Funérailles du ciel

Attentions aux personnes sensibles

Cet article parle du rite Tibétain des Funérailles du Ciel

Chez les Stupa, l’enterrement et la crémation sont réservés aux grands lamas qui sont honorés de la mort.

Les « funérailles du ciel » quand à elles le moyen habituel d’élimination des cadavres de personnes non nobles. Cependant, cela n’est pas considéré comme approprié pour les enfants de moins de 18 ans, les femmes enceintes ou ceux qui sont décédés d’une maladie infectieuse ou d’un accident. L’origine de cette cérémonie reste largement cachée dans le mystère tibétain.
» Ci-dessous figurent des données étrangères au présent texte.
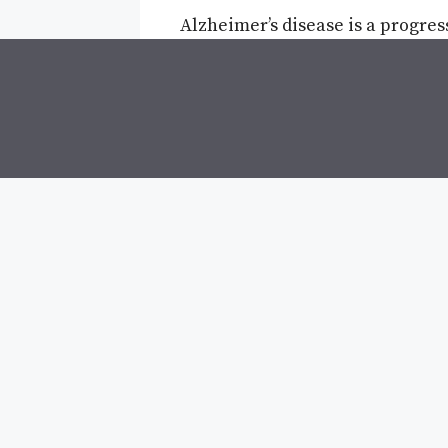
Alzheimer’s disease is a progres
Les « funérailles du ciel » est un rituel qui a une grande signification religieuse. Les Tibétains sont encouragés à assister à ce rituel, à affronter ouvertement la mort et à sentir l’impermanence de la vie. Ils croient que le cadavre n’est rien d’autre qu’un navire vide. L’esprit, ou l’âme, du défunt a quitté le corps pour être réincarné dans un autre cercle de vie. On croit que l’ordre Drigung Kagyu du bouddhisme tibétain a établi la tradition dans cette terre de neige, bien qu’il existe d’autres versions de son origine.
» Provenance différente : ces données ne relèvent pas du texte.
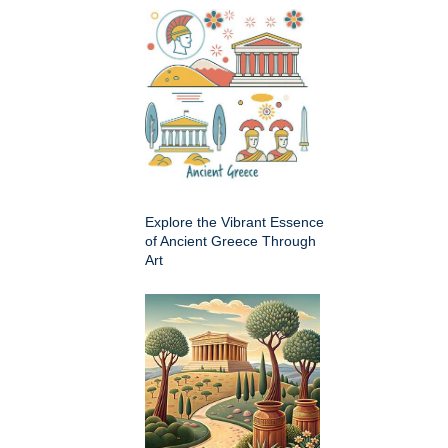
Explore the Vibrant Essence
of Ancient Greece Through
Art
Le cadavre est offert aux vautours. On croit que les vautours sont Dakinis. Dakinis est l’équivalent tibétain des anges. En tibétain, Dakini signifie « danseur de ciel ». Dakinis apporte l’âme dans les cieux, un endroit venteux où les âmes attendent la réincarnation dans leur prochaine vie. Ce don de chair humaine aux vautours est considéré comme vertueux car il sauve la vie de petits animaux que les vautours pourraient autrement capturer pour la nourriture. Sakyamuni, l’un des Bouddhas, a démontré cette vertu. Pour sauver un pigeon, il a nourri un faucon avec sa propre chair.

Après la mort, le défunt sera laissé intact pendant trois jours. Les moines chanteront autour du cadavre. Avant le jour des « funérailles du ciel », le cadavre sera nettoyé et enveloppé dans un tissu blanc. Le cadavre sera placé en position fœtale, la même position dans laquelle la personne est née. Le rituel de l’enterrement du ciel commence habituellement avant l’aube. Les lamas mènent une procession rituelle au charnel ground, chantant pour guider l’âme.
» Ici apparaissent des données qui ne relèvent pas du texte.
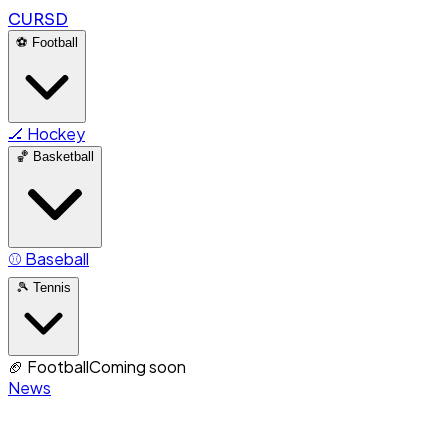
CURSD
⚽
Football
🏒
Hockey
🏀
Basketball
⚾
Baseball
🎾
Tennis
🏈
Football
Coming soon
News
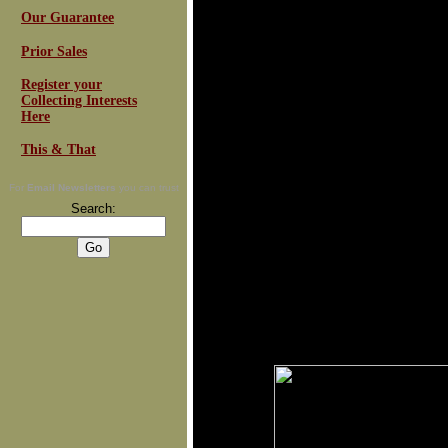
Our Guarantee
Prior Sales
Register your
Collecting Interests
Here
This & That
For
Email Newsletters
you can trust
Search:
Il y a peu de charniers au Tibet. Ils se situent généralement à proximité des monastères. Peu de personnes visiteraient des terrains charnel sauf pour assister aux « funérailles du ciel ».

Après le chant, les briseurs de corps préparent le mort à la consommation par les vautours.

  • Le corps est déballé et la première coupe est faite sur le dos.
  • Les haches et les couteaux sont utilisés pour couper rapidement le corps, de façon précise et nette.
  • La chair est coupée en morceaux de viande. Les organes internes sont coupés en morceaux.
  • Les os sont brisés dans les éclats et ensuite mélangés avec de la farine d’orge grillée.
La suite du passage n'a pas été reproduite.